[Itemized modification records]
=-=-=-=-=
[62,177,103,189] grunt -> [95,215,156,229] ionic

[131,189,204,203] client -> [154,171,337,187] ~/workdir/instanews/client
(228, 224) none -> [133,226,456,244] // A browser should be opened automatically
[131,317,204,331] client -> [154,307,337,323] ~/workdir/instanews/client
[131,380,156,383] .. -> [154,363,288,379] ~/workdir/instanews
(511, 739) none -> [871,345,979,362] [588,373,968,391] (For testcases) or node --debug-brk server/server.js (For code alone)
=-=-=-=-=
**WRITTEN TASK:** Only the lines from the one with "[131,317,204,331] client ->" through the end of the records above are to be copied, exactly as written.

**WRITTEN SOLUTION:**
[131,317,204,331] client -> [154,307,337,323] ~/workdir/instanews/client
[131,380,156,383] .. -> [154,363,288,379] ~/workdir/instanews
(511, 739) none -> [871,345,979,362] [588,373,968,391] (For testcases) or node --debug-brk server/server.js (For code alone)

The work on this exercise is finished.